Ces mots méprisants, adressés à un jeune chômeur à Lunel dans l’Hérault un jour de mai 2016, étaient prononcés par le très riche et très chic Emmanuel Macron, toujours tiré à quatre épingles, alors ministre de l’Économie de François Holland. Comme si les privés d’emploi ne savaient pas le prix d’un costume trois pièces vendu aux Galléries Lafayette. Et comme s’ils ne savaient pas l’importance de faire bonne impression lors d’un entretien d’embauche. Mais le mépris légendaire d’Emmanuel Macron ne connaît pas de limites quand il s’agit de s’adresser aux citoyens moins fortunés que lui (« fénéants, illettrés, losers, ces gens-là », les superlatifs n’ont jamais manqué dans la bouche du Président des Riches). On peut dire qu’il faisait concurrence avec le vocabulaire tout aussi élégant d’un de ses prédécesseurs, un certain Nicolas Sarkozy (« ceux qui se lèvent tôt, ceux qui se lèvent tard, la racaille », et ainsi de suite). Le problème est que le premier (banquier d’affaires de son état) et le deuxième (ancien maire de Neuilly-sur-Seine, ville la plus riche de France) sont tous les deux nés sous la bonne étoile. Issus de familles bourgeoises, élevés dans l’opulence, fréquentant de bonnes écoles, choyées par les conditions de vie et des conditions d’étude que les enfants de la classe ouvrière ne peuvent pas connaître, ils ne savent pas ce que c’est la pauvreté.

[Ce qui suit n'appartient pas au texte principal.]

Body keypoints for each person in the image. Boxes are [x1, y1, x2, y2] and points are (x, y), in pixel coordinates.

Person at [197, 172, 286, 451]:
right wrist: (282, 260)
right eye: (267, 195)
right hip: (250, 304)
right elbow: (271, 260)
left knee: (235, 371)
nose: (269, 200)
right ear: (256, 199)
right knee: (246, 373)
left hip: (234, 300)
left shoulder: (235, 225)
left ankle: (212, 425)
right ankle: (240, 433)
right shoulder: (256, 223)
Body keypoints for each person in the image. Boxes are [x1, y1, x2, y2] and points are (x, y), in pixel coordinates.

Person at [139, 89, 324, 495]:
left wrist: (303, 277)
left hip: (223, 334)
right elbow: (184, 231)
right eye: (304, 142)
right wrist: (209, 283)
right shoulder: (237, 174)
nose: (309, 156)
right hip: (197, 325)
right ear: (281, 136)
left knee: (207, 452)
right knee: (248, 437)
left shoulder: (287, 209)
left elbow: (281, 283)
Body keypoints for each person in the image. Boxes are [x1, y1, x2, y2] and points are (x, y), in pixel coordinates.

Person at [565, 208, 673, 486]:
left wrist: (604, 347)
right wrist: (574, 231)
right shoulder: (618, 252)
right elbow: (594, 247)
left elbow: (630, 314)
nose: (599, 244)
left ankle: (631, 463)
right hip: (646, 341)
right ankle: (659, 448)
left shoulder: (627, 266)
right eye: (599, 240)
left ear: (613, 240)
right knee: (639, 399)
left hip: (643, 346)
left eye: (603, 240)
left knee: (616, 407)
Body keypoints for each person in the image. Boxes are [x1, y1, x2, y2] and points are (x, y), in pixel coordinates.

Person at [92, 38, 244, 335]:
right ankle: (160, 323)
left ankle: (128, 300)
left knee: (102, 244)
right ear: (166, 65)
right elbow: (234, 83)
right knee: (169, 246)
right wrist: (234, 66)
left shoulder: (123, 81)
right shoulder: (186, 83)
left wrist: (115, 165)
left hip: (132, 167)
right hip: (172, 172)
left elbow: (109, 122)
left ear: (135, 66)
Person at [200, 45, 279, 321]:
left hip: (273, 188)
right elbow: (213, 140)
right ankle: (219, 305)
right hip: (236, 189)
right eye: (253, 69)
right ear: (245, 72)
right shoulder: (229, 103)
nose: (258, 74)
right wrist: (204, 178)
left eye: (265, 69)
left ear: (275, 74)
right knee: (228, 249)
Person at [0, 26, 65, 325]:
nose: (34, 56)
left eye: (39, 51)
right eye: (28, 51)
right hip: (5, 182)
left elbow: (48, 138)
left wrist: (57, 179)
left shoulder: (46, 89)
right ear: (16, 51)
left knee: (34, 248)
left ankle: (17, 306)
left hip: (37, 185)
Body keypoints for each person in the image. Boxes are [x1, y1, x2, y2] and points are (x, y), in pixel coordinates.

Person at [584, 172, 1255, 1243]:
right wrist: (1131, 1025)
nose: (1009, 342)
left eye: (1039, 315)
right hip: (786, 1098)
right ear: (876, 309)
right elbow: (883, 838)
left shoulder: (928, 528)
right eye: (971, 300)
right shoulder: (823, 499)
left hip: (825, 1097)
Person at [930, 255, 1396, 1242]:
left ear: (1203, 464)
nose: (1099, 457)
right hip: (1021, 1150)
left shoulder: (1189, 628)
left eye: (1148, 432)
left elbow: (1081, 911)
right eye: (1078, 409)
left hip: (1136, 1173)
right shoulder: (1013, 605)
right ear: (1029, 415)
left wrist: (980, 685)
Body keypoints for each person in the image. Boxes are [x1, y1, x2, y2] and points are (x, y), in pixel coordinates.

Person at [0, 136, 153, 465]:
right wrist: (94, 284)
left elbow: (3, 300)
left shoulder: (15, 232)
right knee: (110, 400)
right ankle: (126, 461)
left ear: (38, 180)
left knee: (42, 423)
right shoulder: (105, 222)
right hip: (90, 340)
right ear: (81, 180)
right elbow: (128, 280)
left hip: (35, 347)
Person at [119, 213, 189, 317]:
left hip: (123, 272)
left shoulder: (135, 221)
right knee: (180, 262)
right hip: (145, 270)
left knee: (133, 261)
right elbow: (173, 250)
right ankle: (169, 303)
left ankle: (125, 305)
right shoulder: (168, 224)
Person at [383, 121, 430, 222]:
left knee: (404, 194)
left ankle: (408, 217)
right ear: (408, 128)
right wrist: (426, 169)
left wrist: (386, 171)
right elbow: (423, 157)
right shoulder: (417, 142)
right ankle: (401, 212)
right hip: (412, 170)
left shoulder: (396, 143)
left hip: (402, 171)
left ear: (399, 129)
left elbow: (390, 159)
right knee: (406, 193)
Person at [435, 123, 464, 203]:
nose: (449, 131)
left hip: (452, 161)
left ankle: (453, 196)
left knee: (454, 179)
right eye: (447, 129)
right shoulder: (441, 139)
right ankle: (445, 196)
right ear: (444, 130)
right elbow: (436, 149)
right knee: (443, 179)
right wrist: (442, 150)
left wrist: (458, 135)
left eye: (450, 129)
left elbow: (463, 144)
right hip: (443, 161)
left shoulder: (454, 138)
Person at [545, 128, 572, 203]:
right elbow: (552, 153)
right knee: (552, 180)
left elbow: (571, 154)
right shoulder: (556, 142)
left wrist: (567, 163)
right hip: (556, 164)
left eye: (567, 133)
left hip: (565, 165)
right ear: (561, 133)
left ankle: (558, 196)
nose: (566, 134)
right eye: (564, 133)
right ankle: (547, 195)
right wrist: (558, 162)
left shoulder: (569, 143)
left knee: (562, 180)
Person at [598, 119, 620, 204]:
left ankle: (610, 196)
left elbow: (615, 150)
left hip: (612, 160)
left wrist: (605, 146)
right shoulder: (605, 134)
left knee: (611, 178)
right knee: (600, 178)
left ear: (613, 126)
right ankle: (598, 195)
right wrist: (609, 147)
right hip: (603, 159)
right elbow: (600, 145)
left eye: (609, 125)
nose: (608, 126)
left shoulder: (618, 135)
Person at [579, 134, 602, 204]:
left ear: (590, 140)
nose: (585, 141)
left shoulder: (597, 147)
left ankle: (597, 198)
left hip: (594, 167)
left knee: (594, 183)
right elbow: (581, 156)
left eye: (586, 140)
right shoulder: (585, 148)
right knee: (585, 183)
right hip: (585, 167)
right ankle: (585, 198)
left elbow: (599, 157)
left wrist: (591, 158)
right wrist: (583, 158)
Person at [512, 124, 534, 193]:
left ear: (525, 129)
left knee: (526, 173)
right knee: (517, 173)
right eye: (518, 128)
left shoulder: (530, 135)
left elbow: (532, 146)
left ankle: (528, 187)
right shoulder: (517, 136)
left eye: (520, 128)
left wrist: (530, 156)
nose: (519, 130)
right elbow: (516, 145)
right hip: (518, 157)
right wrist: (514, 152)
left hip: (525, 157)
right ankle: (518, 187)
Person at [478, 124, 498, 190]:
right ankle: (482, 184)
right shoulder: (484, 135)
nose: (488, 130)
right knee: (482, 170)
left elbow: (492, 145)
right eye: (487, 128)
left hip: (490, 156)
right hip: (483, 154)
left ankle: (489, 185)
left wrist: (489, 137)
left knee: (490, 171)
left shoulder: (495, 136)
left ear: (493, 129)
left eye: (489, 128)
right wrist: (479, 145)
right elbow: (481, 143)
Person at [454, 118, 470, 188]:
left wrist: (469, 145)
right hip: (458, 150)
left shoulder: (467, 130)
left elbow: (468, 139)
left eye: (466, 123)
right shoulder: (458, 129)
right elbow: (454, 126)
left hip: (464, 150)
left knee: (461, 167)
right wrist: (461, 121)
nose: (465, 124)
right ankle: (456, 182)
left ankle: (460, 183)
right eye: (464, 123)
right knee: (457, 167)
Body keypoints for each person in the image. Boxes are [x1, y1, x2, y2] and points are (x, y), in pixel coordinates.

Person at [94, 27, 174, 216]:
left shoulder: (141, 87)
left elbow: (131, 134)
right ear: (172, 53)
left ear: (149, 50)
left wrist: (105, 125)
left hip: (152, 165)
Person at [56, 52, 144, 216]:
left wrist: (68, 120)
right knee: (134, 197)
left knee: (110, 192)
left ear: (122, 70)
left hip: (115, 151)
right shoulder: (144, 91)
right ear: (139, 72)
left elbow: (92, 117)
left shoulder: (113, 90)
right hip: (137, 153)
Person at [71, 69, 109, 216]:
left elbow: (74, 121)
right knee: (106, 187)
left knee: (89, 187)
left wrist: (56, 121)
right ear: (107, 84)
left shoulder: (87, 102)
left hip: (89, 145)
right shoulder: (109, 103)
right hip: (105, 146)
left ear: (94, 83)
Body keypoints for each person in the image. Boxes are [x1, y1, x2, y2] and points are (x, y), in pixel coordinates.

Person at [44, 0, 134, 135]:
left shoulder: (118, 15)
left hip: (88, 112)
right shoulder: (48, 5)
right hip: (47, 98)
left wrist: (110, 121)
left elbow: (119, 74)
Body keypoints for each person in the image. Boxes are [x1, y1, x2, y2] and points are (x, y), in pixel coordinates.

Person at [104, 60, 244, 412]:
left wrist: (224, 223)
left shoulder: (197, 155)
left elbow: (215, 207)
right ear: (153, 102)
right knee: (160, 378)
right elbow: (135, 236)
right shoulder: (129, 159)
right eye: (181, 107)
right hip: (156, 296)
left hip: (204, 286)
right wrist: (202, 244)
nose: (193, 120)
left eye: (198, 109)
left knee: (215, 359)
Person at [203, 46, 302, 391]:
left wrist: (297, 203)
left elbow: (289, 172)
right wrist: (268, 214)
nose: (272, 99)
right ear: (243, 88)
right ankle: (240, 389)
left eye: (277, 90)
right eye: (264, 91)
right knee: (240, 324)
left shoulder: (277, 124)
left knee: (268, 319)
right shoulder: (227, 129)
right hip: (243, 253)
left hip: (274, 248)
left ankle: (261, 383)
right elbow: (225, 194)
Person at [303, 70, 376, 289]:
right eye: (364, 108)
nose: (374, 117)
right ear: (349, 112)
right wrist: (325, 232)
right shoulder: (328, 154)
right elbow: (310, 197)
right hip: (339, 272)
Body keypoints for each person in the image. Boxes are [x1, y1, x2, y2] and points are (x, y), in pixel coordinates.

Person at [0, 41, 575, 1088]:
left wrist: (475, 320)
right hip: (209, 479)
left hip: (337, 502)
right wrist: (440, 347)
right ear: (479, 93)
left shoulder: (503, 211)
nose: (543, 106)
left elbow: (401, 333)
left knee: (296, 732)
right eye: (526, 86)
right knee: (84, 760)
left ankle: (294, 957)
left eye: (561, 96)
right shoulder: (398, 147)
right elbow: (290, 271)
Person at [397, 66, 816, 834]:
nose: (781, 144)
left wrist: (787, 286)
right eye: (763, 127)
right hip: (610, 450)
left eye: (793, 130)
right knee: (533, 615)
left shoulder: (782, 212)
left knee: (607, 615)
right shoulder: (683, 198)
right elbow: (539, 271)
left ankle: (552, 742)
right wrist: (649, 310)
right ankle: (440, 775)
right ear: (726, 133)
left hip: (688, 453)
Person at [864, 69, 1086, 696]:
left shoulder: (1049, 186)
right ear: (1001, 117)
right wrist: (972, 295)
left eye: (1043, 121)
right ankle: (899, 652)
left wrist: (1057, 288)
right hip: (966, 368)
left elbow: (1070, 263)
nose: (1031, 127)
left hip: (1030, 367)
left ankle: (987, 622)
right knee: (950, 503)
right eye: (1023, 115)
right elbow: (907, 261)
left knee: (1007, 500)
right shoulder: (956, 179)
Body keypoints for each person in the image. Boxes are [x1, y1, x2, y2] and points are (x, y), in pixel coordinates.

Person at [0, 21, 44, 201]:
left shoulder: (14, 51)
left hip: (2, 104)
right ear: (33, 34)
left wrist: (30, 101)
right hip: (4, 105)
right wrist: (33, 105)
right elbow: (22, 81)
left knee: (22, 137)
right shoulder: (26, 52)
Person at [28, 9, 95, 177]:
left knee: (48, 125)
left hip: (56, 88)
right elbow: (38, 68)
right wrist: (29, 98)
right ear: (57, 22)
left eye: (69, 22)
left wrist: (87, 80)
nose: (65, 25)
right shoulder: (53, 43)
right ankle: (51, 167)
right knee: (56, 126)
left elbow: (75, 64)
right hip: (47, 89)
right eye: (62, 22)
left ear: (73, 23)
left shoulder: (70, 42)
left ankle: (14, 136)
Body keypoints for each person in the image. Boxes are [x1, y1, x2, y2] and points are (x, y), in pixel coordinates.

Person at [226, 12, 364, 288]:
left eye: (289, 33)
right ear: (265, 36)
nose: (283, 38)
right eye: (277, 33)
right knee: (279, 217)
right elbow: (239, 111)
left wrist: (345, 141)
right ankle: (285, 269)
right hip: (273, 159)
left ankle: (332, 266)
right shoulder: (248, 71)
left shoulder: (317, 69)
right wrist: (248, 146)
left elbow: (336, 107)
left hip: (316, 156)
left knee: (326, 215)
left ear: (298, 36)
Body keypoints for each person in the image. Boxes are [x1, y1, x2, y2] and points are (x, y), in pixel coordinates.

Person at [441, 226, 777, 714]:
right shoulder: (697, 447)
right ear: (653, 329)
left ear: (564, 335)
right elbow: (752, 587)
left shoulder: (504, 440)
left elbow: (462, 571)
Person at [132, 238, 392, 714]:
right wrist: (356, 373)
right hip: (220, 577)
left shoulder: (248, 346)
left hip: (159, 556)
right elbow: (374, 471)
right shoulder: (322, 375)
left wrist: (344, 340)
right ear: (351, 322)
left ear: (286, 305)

Ils ont pu lire des rapports et des livres érudits sur le sujet, mais du quotidien de nos concitoyens les moins fortunés, de l’angoisse de leurs fins de mois, ils n’en savent rien. Alors dire à un jeune chômeur d’une banlieue ouvrière qu’il faut trouver un travail, puis qu’ensuite il pourra acheter un costume comme celui que porte Monsieur Macron, c’est un peu comme Marie Antoinette qui a dit jadis aux sans culottes que s’ils n’avaient plus de pain, ils n’avaient qu’à manger de la brioche. Comme la noblesse d’autrefois, la haute bourgeoisie d’aujourd’hui – et la classe politique qui l’accompagne – est coupée des réalités du pays.
Moi, j’ai une armoire pleine de belles chemises à ma taille, quelques cravates avec des couleurs compatibles et deux costumes (blason et pantalon), un de couleur pâle, l’autre foncé, qui me vont tous les deux. Comment pouvais-je me le permettre ? Est-ce que j’ai fait un raid nocturne aux Galléries Lafayette pour les dérober ? Ou bien est-ce que j’ai gagné le loto pour pouvoir les acheter dans une boutique de luxe à prix d’or ? Ou peut-être ai-je négligé de payer mon loyer un mois pour me permettre d’acquérir mon premier costume et mes chaussures afin de me déguiser en homme d’affaires en vue de ma première mission d’interprétariat ? Et non, j’avais une autre astuce. C’est facile quand on fait ses courses dans les brocantes, dans les friperies, au Secours Populaire Français, aux boutiques Emmaüs, au Secours Catholique et à l’Armée du Salut. Attention, je ne m’appelle pas Charlie Chaplin ! Je n’ai pas le penchant d’un comique qui porte des vêtements trop grands pour lui pour faire un effet humoristique sur les planches d’un théâtre ou sur grand écran. Je suis très sélectif. J’achète seulement quand je trouve quelque chose que j’aime, dont la couleur va bien avec celle de mes cheveux et de ma peau, qui est parfaitement à ma taille et qui fait ressortir le meilleur de moi, côté apparence physique. Quand on cherche, on trouve. Aux prix des associations caritatives, donc des prix défiant toute concurrence. De ma vie je n’ai jamais acheté un costume dans un grand magasin au prix de détail, celui payé par les riches. Il s’agit de chercher et de ne pas se tromper d’enseigne.